Mais de mon démon secourable,
Qui peut d’un vers inexorable.
Adoucir l’obstination.
Et qui, maître dans l’art aimable,
De Catulle et d’Anacréon,
Me rend le joug plus supportable
Où la rime tient la raison.
Ce démon au cœur charitable
Allait d’une façon palpable
Faire son apparition,
Lorsque les Grâces en ton nom
M’amenèrent d’un air affable
Ce jeune objet inimitable,
Ta fille et celle d’Apollon,
Et que dans le sacré vallon,
Par une faveur ineffable,
Melpomène adopta, dit-on.
Cette Mérope incomparable,
Qui, pensant mieux que Salomon,
Haranguait comme Cicéron,
Me défit le bandeau coupable
Dont l’amour-propre punissable
Augmentait ma prévention.
Je vis, et mon œil équitable
Plaignit mon travail pitoyable ;
Mes vers, mon tudesque jargon,
Tout me parut insupportable ;
Puis, sans faire d’autre façon,
Sans plus flatter ma passion.
J’envoyai mon démon au diable.
Dieu nous garde du talion !

Je suis dans le cas de ces Espagnols établis au Mexique, qui fondent une divinité[1] fort singulière sur la beauté de leur peau bise et leur teint olivâtre. Que deviendraient-ils s’ils voyaient une beauté européenne, un teint brillant des plus belles couleurs, une peau dont la finesse est comme celle de ces vernis qui couvrent les peintures, et laissent entrevoir jusqu’aux traits du pinceau les plus subtils ? Leur orgueil, ce me semble, se trouverait sapé par le fondement ; et je me trompe fort, ou les miroirs de ces ridicules Narcisses seraient cassés avec dépit et avec emportement.

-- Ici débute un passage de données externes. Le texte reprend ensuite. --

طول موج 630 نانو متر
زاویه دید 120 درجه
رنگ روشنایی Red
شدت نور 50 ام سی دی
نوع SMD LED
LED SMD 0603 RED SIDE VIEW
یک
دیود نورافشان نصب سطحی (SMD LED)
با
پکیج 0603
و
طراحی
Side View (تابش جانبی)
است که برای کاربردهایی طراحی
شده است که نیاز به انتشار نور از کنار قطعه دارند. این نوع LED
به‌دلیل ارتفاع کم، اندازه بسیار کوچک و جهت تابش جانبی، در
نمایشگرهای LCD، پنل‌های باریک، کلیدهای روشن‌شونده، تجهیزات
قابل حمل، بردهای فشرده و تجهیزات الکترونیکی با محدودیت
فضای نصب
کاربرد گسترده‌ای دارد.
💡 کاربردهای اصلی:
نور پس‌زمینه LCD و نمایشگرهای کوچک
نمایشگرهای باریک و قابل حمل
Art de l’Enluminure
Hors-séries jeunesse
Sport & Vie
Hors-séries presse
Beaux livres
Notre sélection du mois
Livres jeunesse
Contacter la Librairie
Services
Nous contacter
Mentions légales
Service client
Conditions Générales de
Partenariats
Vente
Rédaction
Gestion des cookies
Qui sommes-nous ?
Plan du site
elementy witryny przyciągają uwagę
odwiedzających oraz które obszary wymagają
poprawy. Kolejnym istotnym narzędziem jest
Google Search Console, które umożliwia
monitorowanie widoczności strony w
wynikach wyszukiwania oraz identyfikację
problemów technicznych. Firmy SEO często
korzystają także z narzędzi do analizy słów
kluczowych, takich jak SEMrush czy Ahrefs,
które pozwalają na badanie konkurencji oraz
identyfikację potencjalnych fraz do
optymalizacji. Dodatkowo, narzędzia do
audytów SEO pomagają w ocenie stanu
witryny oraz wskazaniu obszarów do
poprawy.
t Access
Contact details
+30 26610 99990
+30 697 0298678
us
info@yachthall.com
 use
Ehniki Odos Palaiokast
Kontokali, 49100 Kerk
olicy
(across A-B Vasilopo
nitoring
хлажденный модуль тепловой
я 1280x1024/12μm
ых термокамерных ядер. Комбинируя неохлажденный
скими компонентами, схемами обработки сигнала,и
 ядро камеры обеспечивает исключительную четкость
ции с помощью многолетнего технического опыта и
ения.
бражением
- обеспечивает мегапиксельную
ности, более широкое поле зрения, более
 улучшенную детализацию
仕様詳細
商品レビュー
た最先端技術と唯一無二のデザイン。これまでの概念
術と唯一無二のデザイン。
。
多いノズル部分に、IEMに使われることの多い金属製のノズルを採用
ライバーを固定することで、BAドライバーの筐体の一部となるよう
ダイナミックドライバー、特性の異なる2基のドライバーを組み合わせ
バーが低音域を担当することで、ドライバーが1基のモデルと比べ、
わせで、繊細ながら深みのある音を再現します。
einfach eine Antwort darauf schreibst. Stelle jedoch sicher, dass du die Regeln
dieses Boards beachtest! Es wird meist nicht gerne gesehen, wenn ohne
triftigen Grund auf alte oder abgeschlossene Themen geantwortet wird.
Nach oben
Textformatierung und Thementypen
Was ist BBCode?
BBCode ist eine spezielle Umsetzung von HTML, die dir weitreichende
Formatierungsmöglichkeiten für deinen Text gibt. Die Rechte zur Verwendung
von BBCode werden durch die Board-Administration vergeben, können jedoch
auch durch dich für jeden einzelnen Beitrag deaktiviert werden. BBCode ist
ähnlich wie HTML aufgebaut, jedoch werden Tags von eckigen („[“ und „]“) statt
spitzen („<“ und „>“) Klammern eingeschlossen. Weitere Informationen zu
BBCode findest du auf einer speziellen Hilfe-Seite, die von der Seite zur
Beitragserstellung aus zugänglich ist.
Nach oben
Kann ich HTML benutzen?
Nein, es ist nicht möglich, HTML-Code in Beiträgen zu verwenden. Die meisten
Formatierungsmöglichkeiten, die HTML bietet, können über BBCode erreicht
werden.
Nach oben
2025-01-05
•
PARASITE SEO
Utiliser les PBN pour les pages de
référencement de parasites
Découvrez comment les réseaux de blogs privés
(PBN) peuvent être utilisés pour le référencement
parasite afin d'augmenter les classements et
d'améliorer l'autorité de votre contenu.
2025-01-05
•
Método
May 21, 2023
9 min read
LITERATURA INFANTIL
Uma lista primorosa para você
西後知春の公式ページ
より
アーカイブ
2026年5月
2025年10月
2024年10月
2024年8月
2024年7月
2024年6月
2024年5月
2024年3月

Vous me paraissez satisfait des mémoires du czar Pierre Ier, que je vous ai envoyés, et je le suis de ce que j’ai pu vous être de quelque utilité. Je me donnerai tous les mouvements nécessaires pour vous faire avoir les particularités des aventures de la czarine, et la vie du czarovitz que

  1. Une vanité. (Variante des Œuvres posthumes.)